------ INFORMATION SUPPLIED

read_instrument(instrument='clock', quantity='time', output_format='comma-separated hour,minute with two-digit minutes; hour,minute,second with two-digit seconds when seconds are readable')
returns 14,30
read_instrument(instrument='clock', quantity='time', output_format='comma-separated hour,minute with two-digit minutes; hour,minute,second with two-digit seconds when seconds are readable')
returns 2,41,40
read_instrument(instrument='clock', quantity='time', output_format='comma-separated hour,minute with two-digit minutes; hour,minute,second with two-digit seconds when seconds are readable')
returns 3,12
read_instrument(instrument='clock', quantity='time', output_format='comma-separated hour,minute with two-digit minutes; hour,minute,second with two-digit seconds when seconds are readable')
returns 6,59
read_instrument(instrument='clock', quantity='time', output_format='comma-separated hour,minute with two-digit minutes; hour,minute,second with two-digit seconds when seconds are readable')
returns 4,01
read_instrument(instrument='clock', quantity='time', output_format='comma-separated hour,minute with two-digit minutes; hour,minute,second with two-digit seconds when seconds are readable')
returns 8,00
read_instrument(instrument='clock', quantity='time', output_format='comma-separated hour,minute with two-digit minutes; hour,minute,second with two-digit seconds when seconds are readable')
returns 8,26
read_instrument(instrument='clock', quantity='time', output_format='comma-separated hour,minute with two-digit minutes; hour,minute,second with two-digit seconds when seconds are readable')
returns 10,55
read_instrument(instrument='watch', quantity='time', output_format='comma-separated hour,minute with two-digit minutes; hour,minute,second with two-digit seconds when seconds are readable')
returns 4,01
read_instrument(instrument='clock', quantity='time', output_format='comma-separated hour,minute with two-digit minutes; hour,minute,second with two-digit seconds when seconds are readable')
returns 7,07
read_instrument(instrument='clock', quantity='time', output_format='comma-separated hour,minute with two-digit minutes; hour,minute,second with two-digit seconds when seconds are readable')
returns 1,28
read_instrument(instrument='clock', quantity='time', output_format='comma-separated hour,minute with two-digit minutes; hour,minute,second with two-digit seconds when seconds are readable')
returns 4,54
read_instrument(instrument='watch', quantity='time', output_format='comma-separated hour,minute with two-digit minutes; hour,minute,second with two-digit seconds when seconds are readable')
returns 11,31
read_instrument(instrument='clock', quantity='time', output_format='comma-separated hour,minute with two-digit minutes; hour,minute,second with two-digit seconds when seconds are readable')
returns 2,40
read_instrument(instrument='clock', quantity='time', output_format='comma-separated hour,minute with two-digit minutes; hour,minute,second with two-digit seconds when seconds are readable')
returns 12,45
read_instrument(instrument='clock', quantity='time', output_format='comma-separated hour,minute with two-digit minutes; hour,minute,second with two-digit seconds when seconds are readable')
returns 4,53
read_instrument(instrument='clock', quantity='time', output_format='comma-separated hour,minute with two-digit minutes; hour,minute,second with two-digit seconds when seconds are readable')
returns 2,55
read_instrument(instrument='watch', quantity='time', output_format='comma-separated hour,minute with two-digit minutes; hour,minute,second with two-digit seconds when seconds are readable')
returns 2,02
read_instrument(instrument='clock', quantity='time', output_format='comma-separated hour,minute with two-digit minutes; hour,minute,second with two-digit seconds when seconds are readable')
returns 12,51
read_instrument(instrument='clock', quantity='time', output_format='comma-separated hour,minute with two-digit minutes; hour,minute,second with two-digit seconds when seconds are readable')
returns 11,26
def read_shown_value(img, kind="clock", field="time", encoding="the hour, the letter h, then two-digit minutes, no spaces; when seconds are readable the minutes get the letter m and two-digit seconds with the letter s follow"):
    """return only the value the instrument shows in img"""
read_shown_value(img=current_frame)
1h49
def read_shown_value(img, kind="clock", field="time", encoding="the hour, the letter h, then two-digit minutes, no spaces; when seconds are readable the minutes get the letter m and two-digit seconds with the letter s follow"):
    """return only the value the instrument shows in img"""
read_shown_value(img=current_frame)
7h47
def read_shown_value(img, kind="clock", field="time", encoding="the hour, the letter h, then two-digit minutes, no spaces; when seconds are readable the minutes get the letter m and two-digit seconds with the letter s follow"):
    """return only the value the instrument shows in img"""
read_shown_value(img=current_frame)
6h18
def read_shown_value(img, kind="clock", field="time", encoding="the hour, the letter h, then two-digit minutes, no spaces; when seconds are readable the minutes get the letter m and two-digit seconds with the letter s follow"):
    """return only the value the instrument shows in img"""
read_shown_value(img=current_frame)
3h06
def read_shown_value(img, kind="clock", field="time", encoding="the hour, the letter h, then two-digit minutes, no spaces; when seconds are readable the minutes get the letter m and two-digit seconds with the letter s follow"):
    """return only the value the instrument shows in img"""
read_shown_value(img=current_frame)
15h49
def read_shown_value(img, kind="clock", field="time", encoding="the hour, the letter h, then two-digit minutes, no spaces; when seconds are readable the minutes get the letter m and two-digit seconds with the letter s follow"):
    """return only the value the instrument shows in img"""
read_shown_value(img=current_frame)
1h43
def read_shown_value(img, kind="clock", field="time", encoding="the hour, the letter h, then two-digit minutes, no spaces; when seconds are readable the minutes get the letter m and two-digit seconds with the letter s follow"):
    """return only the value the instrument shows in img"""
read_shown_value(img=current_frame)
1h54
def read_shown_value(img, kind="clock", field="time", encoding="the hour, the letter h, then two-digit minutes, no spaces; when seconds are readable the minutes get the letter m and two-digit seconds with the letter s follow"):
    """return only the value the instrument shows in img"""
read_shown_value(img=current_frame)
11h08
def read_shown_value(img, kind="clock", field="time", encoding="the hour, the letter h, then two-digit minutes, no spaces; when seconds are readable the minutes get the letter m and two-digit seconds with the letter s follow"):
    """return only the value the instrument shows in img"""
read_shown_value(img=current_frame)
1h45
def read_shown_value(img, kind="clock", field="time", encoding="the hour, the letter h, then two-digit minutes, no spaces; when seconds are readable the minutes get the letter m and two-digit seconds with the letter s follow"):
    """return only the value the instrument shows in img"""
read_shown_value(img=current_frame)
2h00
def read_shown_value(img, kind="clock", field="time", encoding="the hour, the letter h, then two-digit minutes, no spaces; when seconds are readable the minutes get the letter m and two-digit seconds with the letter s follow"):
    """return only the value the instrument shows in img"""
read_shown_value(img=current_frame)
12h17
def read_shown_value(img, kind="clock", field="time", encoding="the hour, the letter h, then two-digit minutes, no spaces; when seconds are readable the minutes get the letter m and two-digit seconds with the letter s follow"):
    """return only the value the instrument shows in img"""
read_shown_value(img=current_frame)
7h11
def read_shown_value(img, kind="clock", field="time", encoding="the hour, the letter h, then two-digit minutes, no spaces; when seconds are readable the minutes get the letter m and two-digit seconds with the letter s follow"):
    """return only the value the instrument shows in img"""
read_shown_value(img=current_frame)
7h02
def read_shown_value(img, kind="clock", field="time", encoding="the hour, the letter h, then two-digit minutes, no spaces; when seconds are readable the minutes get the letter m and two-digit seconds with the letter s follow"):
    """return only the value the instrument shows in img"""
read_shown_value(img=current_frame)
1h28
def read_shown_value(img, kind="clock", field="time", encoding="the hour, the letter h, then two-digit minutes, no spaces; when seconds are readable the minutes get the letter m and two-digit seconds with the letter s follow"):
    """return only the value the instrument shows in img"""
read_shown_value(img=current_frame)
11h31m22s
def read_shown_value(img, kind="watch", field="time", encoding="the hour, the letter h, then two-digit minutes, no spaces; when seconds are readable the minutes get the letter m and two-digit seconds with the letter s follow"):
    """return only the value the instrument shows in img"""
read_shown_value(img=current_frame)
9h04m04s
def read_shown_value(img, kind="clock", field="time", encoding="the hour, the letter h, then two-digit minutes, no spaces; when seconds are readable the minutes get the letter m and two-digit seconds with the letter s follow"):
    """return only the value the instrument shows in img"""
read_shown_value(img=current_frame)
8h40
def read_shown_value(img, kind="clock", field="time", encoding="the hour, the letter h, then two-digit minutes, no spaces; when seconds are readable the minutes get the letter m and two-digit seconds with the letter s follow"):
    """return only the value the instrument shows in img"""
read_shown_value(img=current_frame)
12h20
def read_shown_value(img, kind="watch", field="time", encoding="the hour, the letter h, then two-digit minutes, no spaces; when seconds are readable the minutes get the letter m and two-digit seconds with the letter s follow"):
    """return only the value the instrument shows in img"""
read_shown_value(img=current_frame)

------------

GOAL OF THE EXERCISE: Repeat the material from its first line through the line containing "returns 2,41,40", swapping "comma-separated" for "comma-delimited" and keeping everything else the same. Give only those lines.

TASK RESPONSE:
read_instrument(instrument='clock', quantity='time', output_format='comma-delimited hour,minute with two-digit minutes; hour,minute,second with two-digit seconds when seconds are readable')
returns 14,30
read_instrument(instrument='clock', quantity='time', output_format='comma-delimited hour,minute with two-digit minutes; hour,minute,second with two-digit seconds when seconds are readable')
returns 2,41,40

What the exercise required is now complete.